Buzz Words and the Power of Mob-Think

 

 

 

 

 

 

 

 

 

 

 

 

FREEDOM! REVOLUTION! CHOICE! LIFE! JUSTICE! Words that reach deep into the American soul, the heart of the moral order, even when they are demanding liberation from that order. All express the feeling that something is wrong or has gone wrong with society and the frustration with a government that no longer can solve anything. Fair enough, and the right to protest is also deep in our souls. But protesters are also responsible for the consequences. Movements gain power through mob-think and the exultation of power for a cause—a social good beyond ourselves. The power of unity, of belonging. But they also carry us to extremes beyond reason and moral restraint.

In the past two years, we’ve seen the war cry of FREEDOM lead the far-right to attack the Capitol. We heard the exultation of the mob carrying out a REVOLUTION. And we watched the resulting destruction. Since then, declaring themselves free of Political Correctness, the far right has treated us all to burning mosques, hate crimes, and gun violence until we bury our heads in shame.

The same far right group uses JUSTICE to justify “cowboy justice” against “the enemies threatening the culture.” Worse, they have given Trump the right to execute justice without benefit of laws or courts. The institutions and laws of justice are corrupt, so Trump is the lone cowboy riding into town to fix everything.
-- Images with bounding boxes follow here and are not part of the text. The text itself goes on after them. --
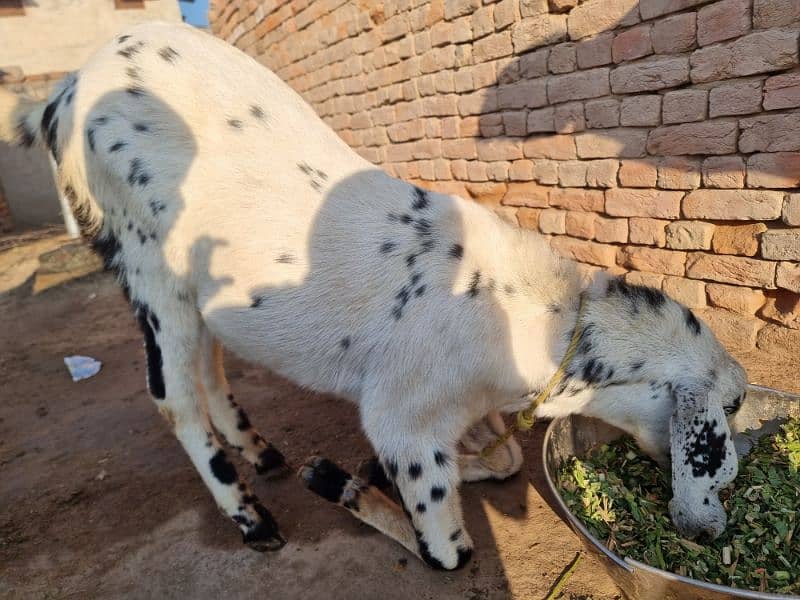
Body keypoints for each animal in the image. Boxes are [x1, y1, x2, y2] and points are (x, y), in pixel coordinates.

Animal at [1, 21, 752, 568]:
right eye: (728, 414)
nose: (712, 525)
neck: (534, 312)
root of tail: (64, 91)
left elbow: (508, 460)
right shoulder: (404, 418)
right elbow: (448, 553)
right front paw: (343, 482)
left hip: (197, 287)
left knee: (210, 363)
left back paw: (262, 452)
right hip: (146, 265)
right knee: (173, 396)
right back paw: (252, 517)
The soldiers of freedom have anointed a dictator.

On the left, we’ve seen Senator Sanders use the word REVOLUTION to cost the Democrats one election and fire up the youth to split the party. As destructive as revolutions are in fact, the word carries irresistible appeal for those who identify as “idealists,” as opposed to those who have dirtied themselves by participating in the political system. As one of the “dirtied” ones, I’ve been subjected to their self-congratulatory preening enough to know its destructiveness and felt the effect of silencing the moderates.

To those who question my inclusion of the word CHOICE above, I do so because its use as a buzzword has carried the issue of abortion beyond the serious thought it deserves. It is a soul-wrenching problem. To escape its seriousness by redefining the beginning of life is, I suspect, simply word-play and of little comfort to a sixteen-year-old facing pregnancy. The opponents’ use of LIFE is no better, and the locked-down war only assures it will never be addressed as the problem it is—including teaching that sixteen-year-old the seriousness of the act itself and the consequences of the wrong choice.

Quieter, but perhaps far more widespread buzz words drove the Reagan era of TAKE CARE OF NUMBER ONE! No protest marches were needed for this one. It simply called out the suspicion of government that seems built into the American psyche, and the world of business, where COMPETITION is the number one (or only) virtue. In teaching critical thinking, I’ve asked college freshmen to choose the most important values from Browne and Keeley’s values chart (Asking the Right Questions). Cooperation and Competition will divide students into conservatives and liberals almost without exception. Ask them whether as members of athletic teams they could identify those who played for themselves, and they could—unanimously and without hesitation. Though the phrase was used in the women’s movement to encourage women to stand up for themselves, its dominance in wider society has been a huge force in degenerating individualism into selfishness—as de Tocqueville predicted it would.

Thirty years of conservatism has done little to shrink government—its central goal—but a great deal to corrupt it. The belief that those who choose government service lack ambition, brains, strength, or have some other character defect is commonplace. The conservatives didn’t invent it—I remember such talk about doctors who chose Public Health Service from my childhood—but it has gained the strength of TRUTH. Teaching suffers the same devaluation in the colleges I’ve been a part of—those who teach do so because they can’t think of anything else to do, or “Those who can’t do, teach.” Thus do buzz words become beliefs and self-fulfilling prophesies. Think of the effect of that devaluation on education and on the quality of government.

Ironically, I seem to have discovered the value of emotion just in time for the world to show me what damage unrestrained passion can do. My parents’ fear of this led them to restrict expression of feeling too absolutely, and as a consequence, unable to deal with emotional crises. The power of creativity lies in that emotional domain and has been of too great a benefit to me—and to the world—to call it selfishness, though in the Midwestern Protestant ethic of my parents, any personal interest outside social roles falls into this category.

The extreme of the “work ethic” that outlaws all but breadwinning for the men and motherhood for the women invites revolt from both genders. The women have done so, and unfortunately their movement is now suffering from the extremes that revolt invites. Corporate America has both men and liberated women locked onto their cell phones twenty/four seven, an extreme that denies even the value of home and family. It makes one wonder whether extremes are somehow written into our DNA. But that is subject of another blog.